Gross revenue for the quarter ended 31 December declined 2.7 percent on-year to S$51.0 million, it said in a filing to SGX after the market close on Tuesday.
The distribution per unit was 1.13 Singapore cents, down 3.4 percent from 1.17 Singapore cents in the year-ago quarter, the filing said.
Daiwa had forecast net property income of S$41.2 million on revenue of S$53.1 million, with a DPU of 1.16 Singapore cents.
The REIT said it retained around S$500,000 of distributable income for working capital needs, which impacted DPU.
Overall occupancy of the portfolio improved to 96.6 percent as of 31 December as the Myer Centre Adelaide office property saw a doubling of occupancy to 74.8 percent after obtaining a new anchor tenant, it said. The Singapore office portfolio’s committed occupancy rose to 93.6 percent at end-December, from 89.4 percent a year earlier, it said.
The Singapore retail occupancy was 99.2 percent at end-December despite intense competition, retail-space oversupply and soft consumer sentiment, it said.
For the fiscal first half, Starhill Global REIT reported net property income of S$79.9 million, down 2.3 percent on-year, on gross revenue of S$103.1 million, down 2.3 percent on-year. DPU for the six-month period was 2.28 Singapore cents, down 3.8 percent from 2.37 Singapore cents in the year-ago period, it said.
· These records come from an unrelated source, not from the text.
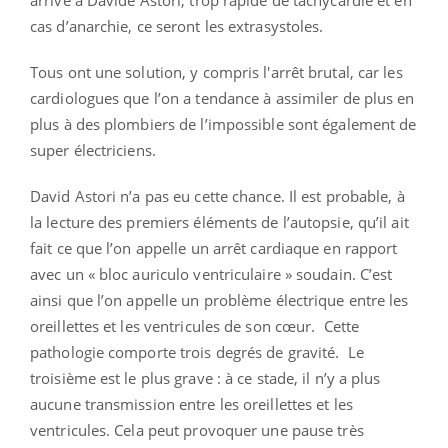
cas d’anarchie, ce seront les extrasystoles.
Tous ont une solution, y compris l'arrêt brutal, car les
cardiologues que l’on a tendance à assimiler de plus en
plus à des plombiers de l’impossible sont également de
super électriciens.
David Astori n’a pas eu cette chance. Il est probable, à
la lecture des premiers éléments de l’autopsie, qu’il ait
fait ce que l’on appelle un arrêt cardiaque en rapport
avec un « bloc auriculo ventriculaire » soudain. C’est
ainsi que l’on appelle un problème électrique entre les
oreillettes et les ventricules de son cœur. Cette
pathologie comporte trois degrés de gravité. Le
troisième est le plus grave : à ce stade, il n’y a plus
aucune transmission entre les oreillettes et les
ventricules. Cela peut provoquer une pause très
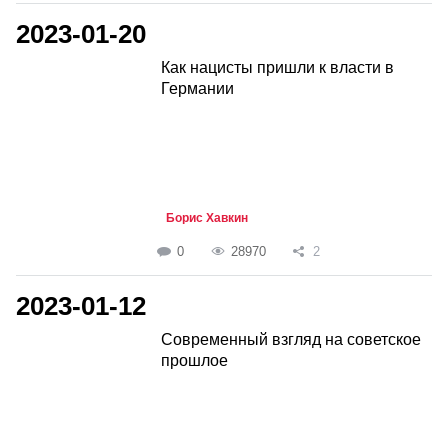
2023-01-20
Как нацисты пришли к власти в
Германии
Борис Хавкин
0
28970
2
2023-01-12
Современный взгляд на советское
прошлое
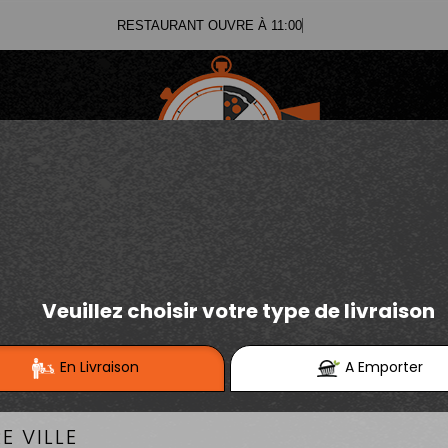
RESTAURANT O
03.21.02.70.11
E
Se connecter / S'inscrire
03.21.25.91.12
PIZZAS TOMATE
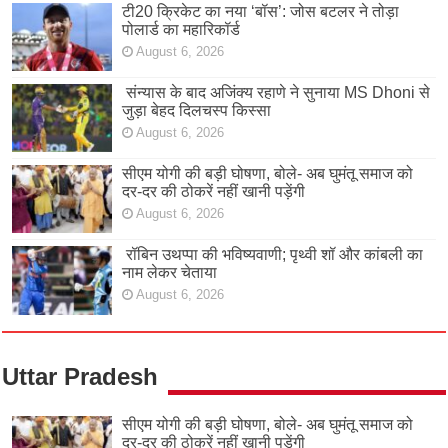
टी20 क्रिकेट का नया ‘बॉस’: जोस बटलर ने तोड़ा
पोलार्ड का महारिकॉर्ड
August 6, 2026
संन्यास के बाद अजिंक्‍य रहाणे ने सुनाया MS Dhoni से
जुड़ा बेहद दिलचस्प किस्सा
August 6, 2026
सीएम योगी की बड़ी घोषणा, बोले- अब घुमंतू समाज को
दर-दर की ठोकरें नहीं खानी पड़ेंगी
August 6, 2026
रॉबिन उथप्पा की भविष्यवाणी; पृथ्वी शॉ और कांबली का
नाम लेकर चेताया
August 6, 2026
Uttar Pradesh
सीएम योगी की बड़ी घोषणा, बोले- अब घुमंतू समाज को
दर-दर की ठोकरें नहीं खानी पड़ेंगी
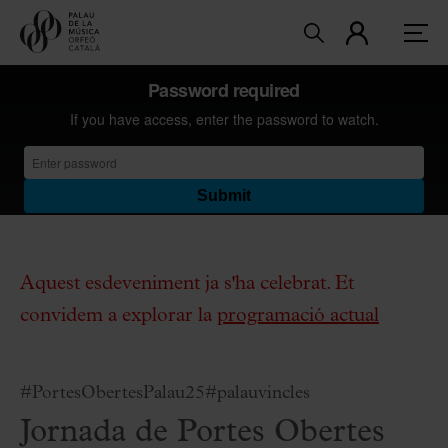
Aquest esdeveniment ja s'ha celebrat. Et
convidem a explorar la
programació actual
#PortesObertesPalau25
#palauvincles
Jornada de Portes Obertes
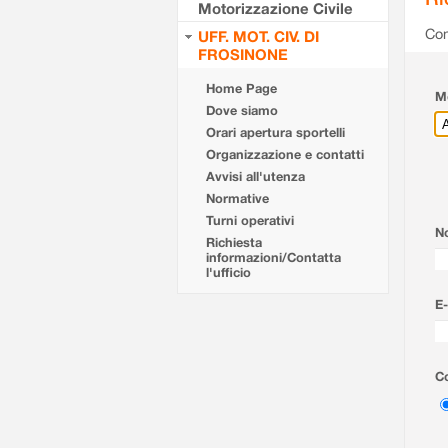
Motorizzazione Civile
Com
UFF. MOT. CIV. DI
FROSINONE
Home Page
Mo
Dove siamo
Orari apertura sportelli
Organizzazione e contatti
Avvisi all'utenza
Normative
Turni operativi
N
Richiesta
informazioni/Contatta
l'ufficio
E-
Co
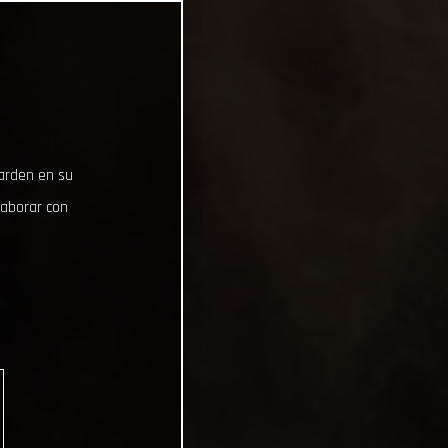
uarden en su
laborar con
In the outlook, Francis Yeoh, chairman of YTL Starhill Global, the REIT manager, pointed to concerns over a “challenging” macro economic outlook.
Yeoh added that the REIT was looking at ways to “reinvigorate” the Starhill Gallery property in Kuala Lumpur following the completion of a new MRT station in the area.
Starhill Global REIT’s portfolio has 10 properties across Singapore, Australia, Malaysia, China and Japan.